Our say: Ocean drilling remains a bad bet for the bay

The sun sets behind two offshore oil platform rigs under construction in Port Fourchon, Louisiana, in June 2010.

Late last year the Obama administration banned offshore oil and gas drilling on millions of acres in the Arctic and Atlantic oceans, including areas near the mouth of the Chesapeake Bay. In this space, we welcomed the decision but added that, in light of the recent presidential election, it might be "no more than a sand castle fated to be washed away by the incoming tide."

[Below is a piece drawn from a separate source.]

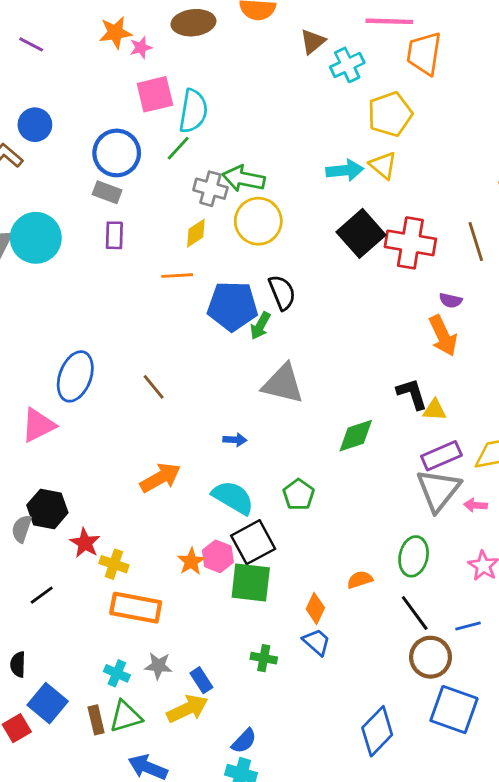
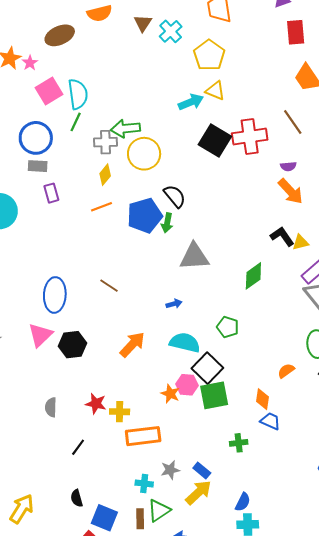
black hexagon: (47, 509) -> (72, 345), moved
brown rectangle: (96, 720) -> (140, 519), turned 30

Sometimes being prescient is no fun.


In April, the Trump administration told the secretary of the interior to review the Obama administration plan on where offshore drilling can take place. Also ordered: a review of the safety regulations imposed after the Deepwater Horizon explosion in 2010. That catastrophe started an oil spill that contaminated 57,000 square miles of the Gulf of Mexico and did close to $1 billion of damage to the region's commercial fisheries and recreational industry.

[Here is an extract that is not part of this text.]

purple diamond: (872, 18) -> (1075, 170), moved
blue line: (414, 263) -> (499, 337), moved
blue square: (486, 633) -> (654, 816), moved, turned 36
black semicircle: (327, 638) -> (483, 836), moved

This week came word that the administration — specifically the National Marine Fisheries Service — is seeking permits to let five energy companies use air guns for seismic surveys in the Atlantic, from Delaware to Central Florida. Such surveys produce other sorts of information, but it's fair to say the main objective is to pinpoint locations for oil and gas exploration.


Environmentalists, as the Associated Press reported, loathe the use of the air guns, which they say create a nonstop racket that can be heard up to 2,500 miles away and can disturb, injure or kill whales and other marine life. Industry groups counter that the technique has been used for decades without documented proof of the harm the environmentalists allege.

But even if the surveying technology were benign, what would happen if exploitable oil and gas reserves are found off the mouth of the Chesapeake Bay? Given Donald Trump's campaign rhetoric about opening vast new swaths of America's land and water to oil and gas drilling, there's little question about what he would like to see happen.

But Maryland is not likely to see much economic gain from such activity and could suffer an enormous blow if, say, a Deepwater Horizon-sized oil spill shuttered Ocean City or wiped out a year's worth of blue crabs, whose larvae drift far out into the ocean. Moreover, we're not sure what more an offshore drilling boom is expected to do for "Saudi America," the nation that, largely thanks to fracking, has been No. 1 in the world for oil and natural gas production for five years in a row. Any oil and gas from offshore wells would likely be destined for export.

Gov. Larry Hogan is hosting leaders from Virginia, Pennsylvania and Delaware for the annual meeting of the Chesapeake Bay Program's executive council. No doubt the Trump administration's attempt to zero out the program's budget tops the agenda. But the move back toward offshore oil exploration, and how to respond to it, should give the participants something else to discuss.